_EXCERPT:_
┄┄┄┄┄┄

His Majesty, Bunker Bean is a 1918 American silent comedy film directed by William Desmond Taylor. The film's screenplay was written by Julia Crawford Ivers who adapted her story from both Harry Leon Wilson's 1912 novel Bunker Bean and the novel's subsequent stage adaption, His Majesty Bunker Bean by Lee Wilson Dodd. The film stars Jack Pickford, Louise Huff, Jack McDonald, Frances Clanton, Peggy O'Connell, and Edythe Chapman. The film was released by Paramount Pictures on April 8, 1918.

==Plot==
As described in a film magazine, through a clairvoyant Bunker Bean learns that in his various incarnations he has been Napoleon and Ramtah, an Egyptian king, and these facts spur him to greater things. He falls heir to some money and invests in stock which yields big returns and in a mummy of Ramtah, his first incarnation. He marries the daughter of his boss and, although at first afraid to face her parents, he summons the personages of his various incarnations to give him the strength to conquer and win them over.

┄┄┄┄┄┄

_STORED RECORDS:_
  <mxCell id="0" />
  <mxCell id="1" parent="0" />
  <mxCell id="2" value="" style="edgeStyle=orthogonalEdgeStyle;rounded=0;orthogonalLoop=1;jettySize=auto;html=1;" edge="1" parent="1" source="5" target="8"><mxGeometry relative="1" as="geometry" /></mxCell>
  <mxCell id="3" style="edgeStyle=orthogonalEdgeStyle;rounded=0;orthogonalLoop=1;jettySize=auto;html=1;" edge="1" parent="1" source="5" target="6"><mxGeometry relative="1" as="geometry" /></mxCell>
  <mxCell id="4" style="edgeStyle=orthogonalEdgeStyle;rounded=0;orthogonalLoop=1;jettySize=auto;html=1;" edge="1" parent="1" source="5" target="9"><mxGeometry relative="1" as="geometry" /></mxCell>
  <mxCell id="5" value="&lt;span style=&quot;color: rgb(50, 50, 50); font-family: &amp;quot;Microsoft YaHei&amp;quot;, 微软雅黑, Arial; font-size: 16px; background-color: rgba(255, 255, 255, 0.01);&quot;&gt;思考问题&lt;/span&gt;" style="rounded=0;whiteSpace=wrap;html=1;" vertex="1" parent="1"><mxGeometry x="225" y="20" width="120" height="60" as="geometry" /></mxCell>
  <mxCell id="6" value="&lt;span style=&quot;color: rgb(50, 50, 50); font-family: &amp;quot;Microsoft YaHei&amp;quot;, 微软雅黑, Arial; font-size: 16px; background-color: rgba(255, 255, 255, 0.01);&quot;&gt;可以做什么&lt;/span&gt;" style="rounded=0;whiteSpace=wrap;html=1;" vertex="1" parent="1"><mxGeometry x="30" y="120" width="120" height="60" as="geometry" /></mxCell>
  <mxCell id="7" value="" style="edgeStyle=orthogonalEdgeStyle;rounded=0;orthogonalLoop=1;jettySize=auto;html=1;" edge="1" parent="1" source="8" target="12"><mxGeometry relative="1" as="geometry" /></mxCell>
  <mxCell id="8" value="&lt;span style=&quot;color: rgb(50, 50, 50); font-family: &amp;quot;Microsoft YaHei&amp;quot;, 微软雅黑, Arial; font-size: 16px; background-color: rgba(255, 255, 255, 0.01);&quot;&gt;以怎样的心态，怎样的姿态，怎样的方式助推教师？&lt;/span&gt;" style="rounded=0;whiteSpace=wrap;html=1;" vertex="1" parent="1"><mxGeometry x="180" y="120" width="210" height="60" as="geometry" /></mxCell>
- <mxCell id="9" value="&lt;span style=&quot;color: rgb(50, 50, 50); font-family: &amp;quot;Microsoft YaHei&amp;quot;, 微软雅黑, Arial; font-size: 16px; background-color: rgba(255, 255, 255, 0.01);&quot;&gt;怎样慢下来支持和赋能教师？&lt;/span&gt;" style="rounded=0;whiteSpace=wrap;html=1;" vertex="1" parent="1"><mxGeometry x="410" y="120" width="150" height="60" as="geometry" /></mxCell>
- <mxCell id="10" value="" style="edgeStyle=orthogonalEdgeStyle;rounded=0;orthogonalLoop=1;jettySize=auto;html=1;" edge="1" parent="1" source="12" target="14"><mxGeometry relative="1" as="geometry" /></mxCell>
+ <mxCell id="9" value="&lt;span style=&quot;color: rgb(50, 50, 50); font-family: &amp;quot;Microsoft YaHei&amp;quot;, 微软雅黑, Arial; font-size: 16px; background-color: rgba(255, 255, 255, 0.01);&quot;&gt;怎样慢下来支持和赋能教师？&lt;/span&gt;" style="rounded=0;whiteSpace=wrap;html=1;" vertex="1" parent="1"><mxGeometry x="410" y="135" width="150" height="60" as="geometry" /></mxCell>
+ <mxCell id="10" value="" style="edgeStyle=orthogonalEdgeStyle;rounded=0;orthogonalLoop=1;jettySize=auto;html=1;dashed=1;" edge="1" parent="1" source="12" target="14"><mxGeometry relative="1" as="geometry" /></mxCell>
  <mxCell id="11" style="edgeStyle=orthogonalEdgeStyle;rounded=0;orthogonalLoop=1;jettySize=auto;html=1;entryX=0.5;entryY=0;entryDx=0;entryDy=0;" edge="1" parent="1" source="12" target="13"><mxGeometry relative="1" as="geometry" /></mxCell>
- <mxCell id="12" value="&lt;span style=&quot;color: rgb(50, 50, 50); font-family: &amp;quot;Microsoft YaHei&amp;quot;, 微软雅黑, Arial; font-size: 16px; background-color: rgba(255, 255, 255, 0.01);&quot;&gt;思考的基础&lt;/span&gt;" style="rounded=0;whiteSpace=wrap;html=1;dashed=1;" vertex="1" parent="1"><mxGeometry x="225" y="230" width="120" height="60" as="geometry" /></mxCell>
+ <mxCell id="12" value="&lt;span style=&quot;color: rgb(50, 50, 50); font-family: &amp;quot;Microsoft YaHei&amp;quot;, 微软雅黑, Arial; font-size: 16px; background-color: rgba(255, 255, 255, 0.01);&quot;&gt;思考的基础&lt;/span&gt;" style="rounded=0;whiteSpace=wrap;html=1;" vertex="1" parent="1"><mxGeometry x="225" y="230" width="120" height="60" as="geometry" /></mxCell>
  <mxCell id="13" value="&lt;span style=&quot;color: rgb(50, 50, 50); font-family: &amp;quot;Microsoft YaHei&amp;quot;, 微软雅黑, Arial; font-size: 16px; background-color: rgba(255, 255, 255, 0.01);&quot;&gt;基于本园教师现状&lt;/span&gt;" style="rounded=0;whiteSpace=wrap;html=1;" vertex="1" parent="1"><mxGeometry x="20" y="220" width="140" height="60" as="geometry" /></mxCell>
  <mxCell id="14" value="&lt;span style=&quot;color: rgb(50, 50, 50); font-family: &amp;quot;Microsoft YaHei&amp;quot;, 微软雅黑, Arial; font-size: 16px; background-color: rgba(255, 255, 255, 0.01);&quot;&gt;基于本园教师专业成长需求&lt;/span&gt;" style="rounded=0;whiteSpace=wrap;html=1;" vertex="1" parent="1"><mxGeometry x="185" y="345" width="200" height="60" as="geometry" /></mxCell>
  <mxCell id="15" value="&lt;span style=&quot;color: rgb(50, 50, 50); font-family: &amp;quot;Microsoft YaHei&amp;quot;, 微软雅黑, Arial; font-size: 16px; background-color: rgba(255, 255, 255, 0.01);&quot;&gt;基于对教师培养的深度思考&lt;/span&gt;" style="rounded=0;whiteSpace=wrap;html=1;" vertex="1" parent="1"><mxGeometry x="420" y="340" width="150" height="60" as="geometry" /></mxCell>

┄┄┄┄┄┄

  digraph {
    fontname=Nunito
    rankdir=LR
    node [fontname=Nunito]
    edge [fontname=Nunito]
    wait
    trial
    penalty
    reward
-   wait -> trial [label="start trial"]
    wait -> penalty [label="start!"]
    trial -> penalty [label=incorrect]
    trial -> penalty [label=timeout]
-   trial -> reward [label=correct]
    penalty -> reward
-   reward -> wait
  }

┄┄┄┄┄┄

_PROBLEM DETAILS:_ Quote the film excerpt word for word, beginning at the words "His Majesty, Bunker" and stopping after "April 8, 1918.". None of the material is needed here.

_THE REPLY:_
His Majesty, Bunker Bean is a 1918 American silent comedy film directed by William Desmond Taylor. The film's screenplay was written by Julia Crawford Ivers who adapted her story from both Harry Leon Wilson's 1912 novel Bunker Bean and the novel's subsequent stage adaption, His Majesty Bunker Bean by Lee Wilson Dodd. The film stars Jack Pickford, Louise Huff, Jack McDonald, Frances Clanton, Peggy O'Connell, and Edythe Chapman. The film was released by Paramount Pictures on April 8, 1918.